En el único restaurante abierto las veinticuatro horas en el pueblo, el dueño, haciendo limpieza durante la noche, tumbó sin querer, con el palo de la escoba, un cofrecito de cristal que estaba sobre una repisa, al fondo del restaurante. El cofrecito se hizo añicos, pero el dueño se agachó y tomó en sus manos como una reliquia un clavo largo, oscuro, grueso y puntiagudo que estaba en el piso. Recordó cuando cumplió los treinta años y con los ahorros de haber trabajado como panadero empezó a montar ese negocio. En esos días su padre, ya anciano, fue a visitarlo al restaurante mientras recibía las mesas para los comensales. Al bajarlas del camión, una mesa rodó contra el piso y la madera se desprendió. El padre le dijo: “Mijo, eso es culpa de los clavos, ya no hacen clavos como los de Anapoima”.

Días después el padre enfermó y desvariaba. Durante los momentos de lucidez el anciano le contó a su hijo que durante mucho tiempo había sido un hombre disoluto y andariego. Cuando su hijo cumplió tres años, lo abandonó con su madre, para ir a trabajar en construcción, en una época donde las columnas y vigas eran hechas de mampostería y madera. Anduvo de pueblo en pueblo y no arraiga en ningún lugar, pero cuando llegó a Anapoima, descubrió que habían aprendido a trabajar el acero para hacer de algo tan simple y básico como un clavo, una verdadera obra de arte para ebanistas y constructores, que resistía el paso del tiempo. Conservó un clavo como símbolo de fortaleza, simpleza y dirección. Desde ahí regresó a su tierra, a su familia abandonada y encauzó su vida. Cuando su hijo le contó la idea de negocio del restaurante, pensó en regalarle el clavo como buena suerte. Sin embargo, en medio de los avatares del destino lo había extraviado. Y ahora al final de su vida, lamentaba haber depositado su felicidad en cosas tan vanas en vez de haber estado más presente en la vida de su hijo.

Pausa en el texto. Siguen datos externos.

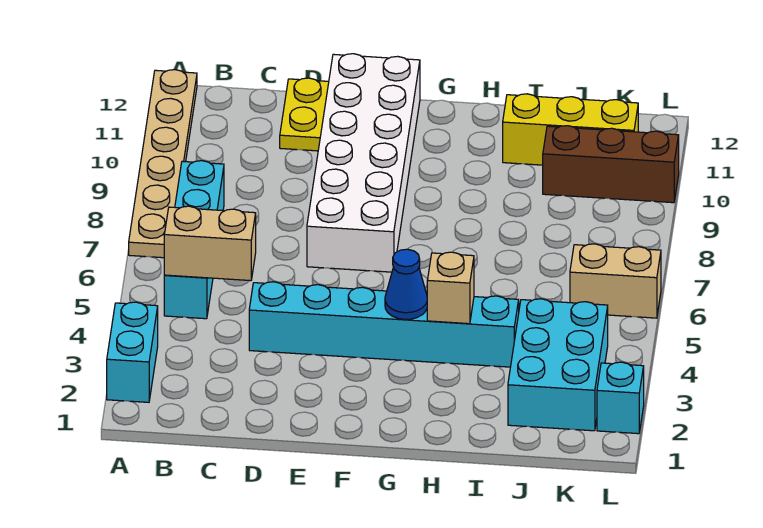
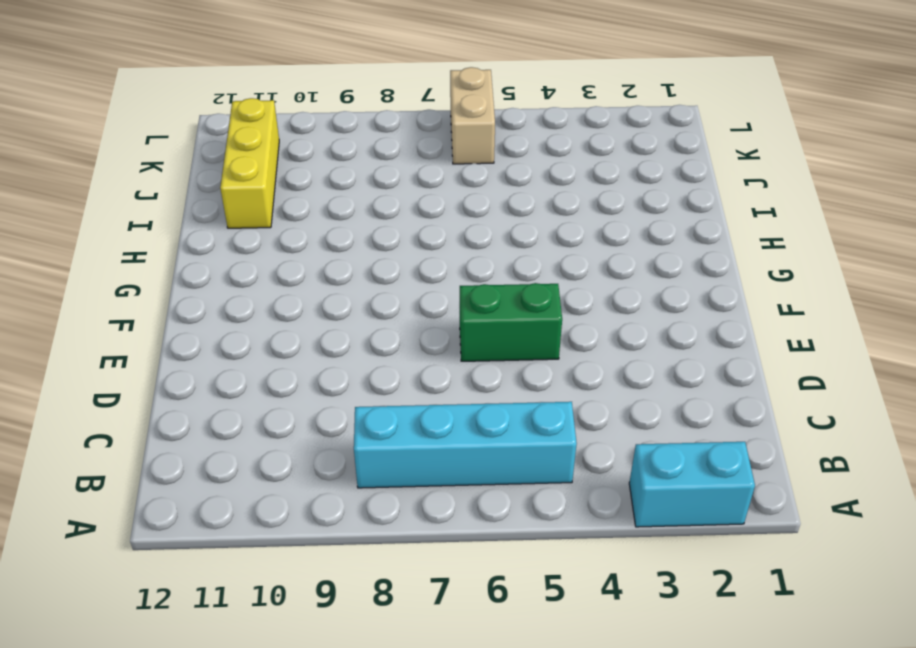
green brick E5:E6 level 1 -> none
none -> tan plate A7:A12 level 1
none -> cyan brick D4:I4 level 1
none -> yellow plate D11:D12 level 1

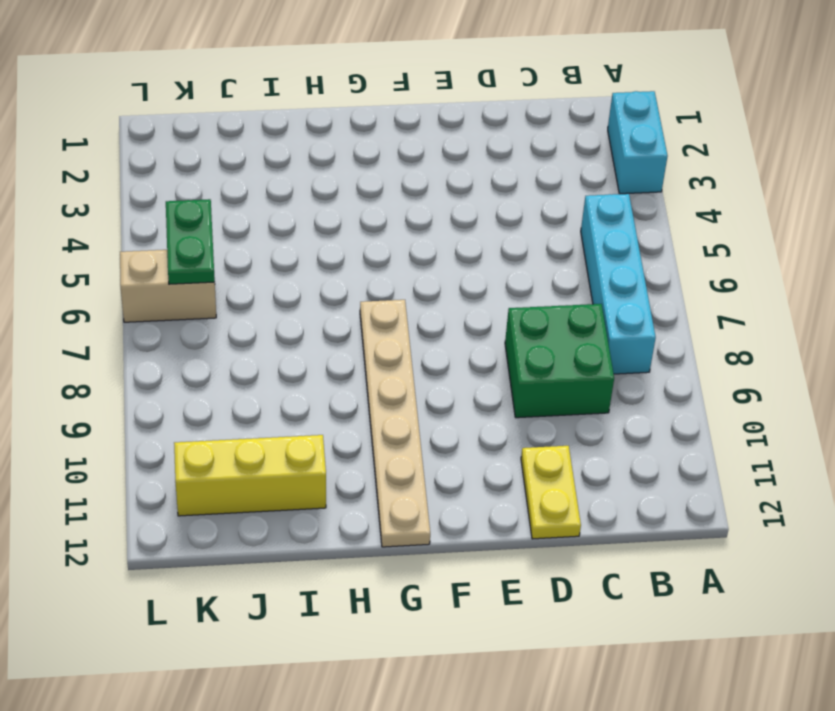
green brick C8:D9 level 1 -> none
tan plate G7:G12 level 1 -> tan plate A7:A12 level 1
green plate K5:K6 level 2 -> none
none -> cyan brick D4:I4 level 1
none -> white brick E7:F12 level 1
none -> cyan brick J2:K4 level 1

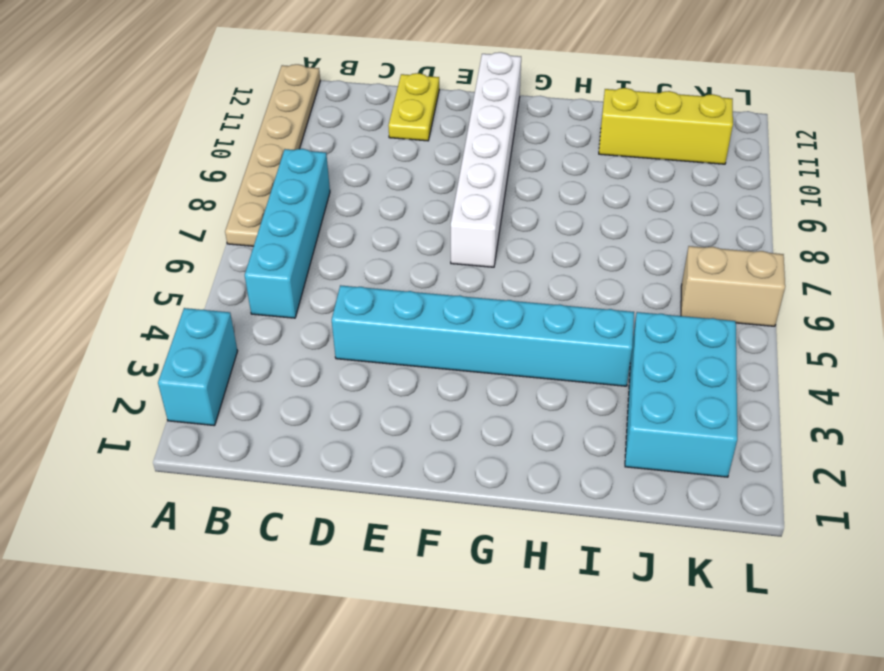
white brick F7:F12 level 1 -> white brick E7:F12 level 1
none -> brown brick J10:L10 level 1
none -> cyan brick L2 level 1
none -> tan brick B5:C5 level 2

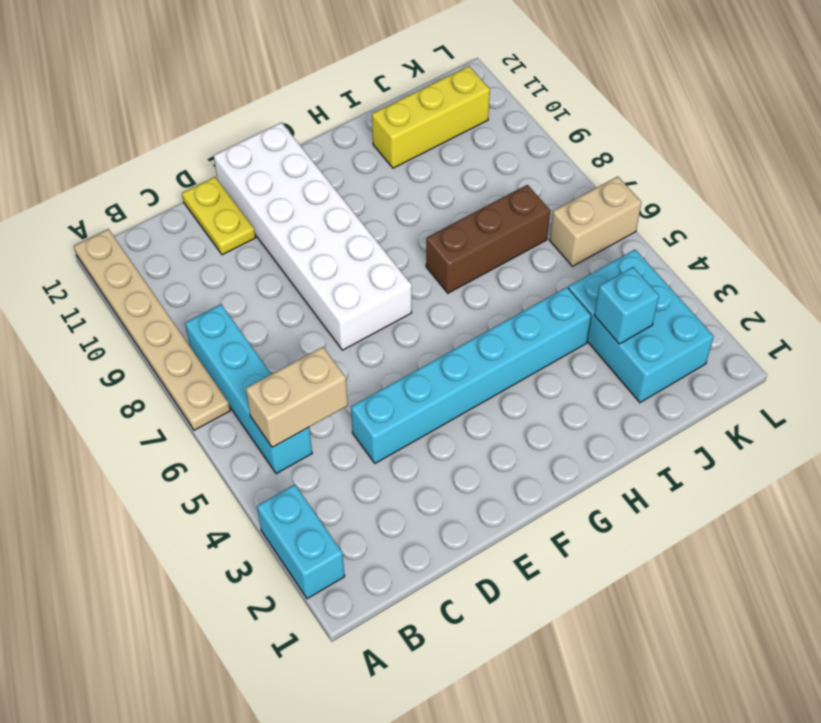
brown brick H7:J7 level 1 -> brown brick J10:L10 level 1
cyan brick J3 level 2 -> cyan brick L2 level 1
none -> blue cone G4 level 2
none -> tan brick H4 level 2

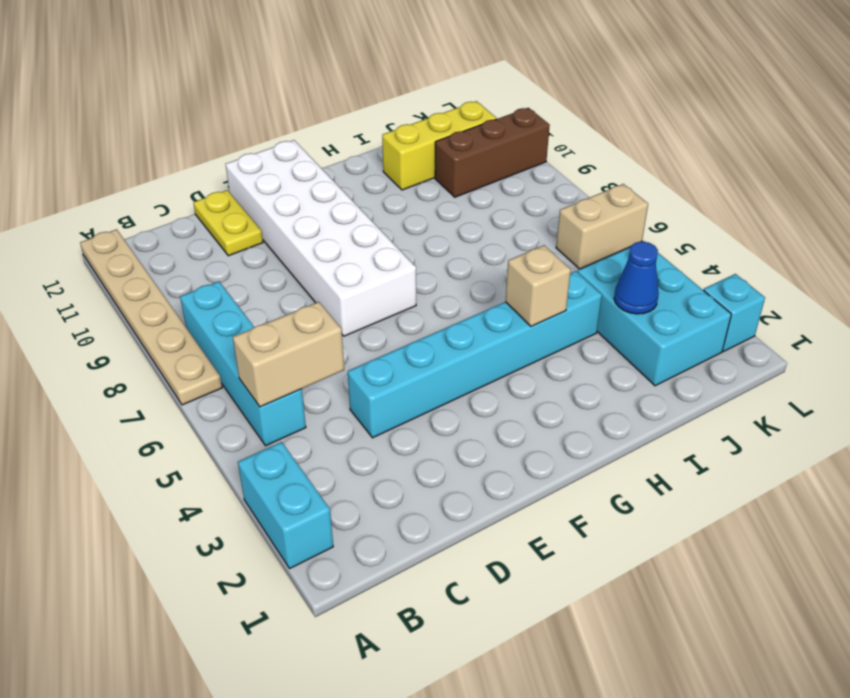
blue cone J3 level 2 -> blue cone G4 level 2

Mientras su padre luchaba contra la desmemoria y desfallecía, el dueño del restaurante viajó un fin de semana hasta Anapoima. Estando ahí, recorrió el pueblo. En las afueras encontró una casa antigua, abandonada y desvencijada. En medio de las ruinas halló una viga de madera caída, descuajada por el tiempo. Tuvo ánimos para desprender, con un trozo de metal que encontró en el mismo lugar, un clavo que estaba semidescubierto. Lo limpio. Aún conservaba su color y estaba entero. Cuando regresó a su pueblo, el padre agonizaba. El dueño del restaurante lo visitó en su lecho de muerte y le puso el clavo en las manos. El anciano sonrió, la mirada le brillo y sólo pudo decir, “encontraste el clavo de Anapoima”. Cuando su padre falleció, el dueño del restaurante conservó el clavo como buen augurio. Desde ese momento su negocio empezó a tener éxito.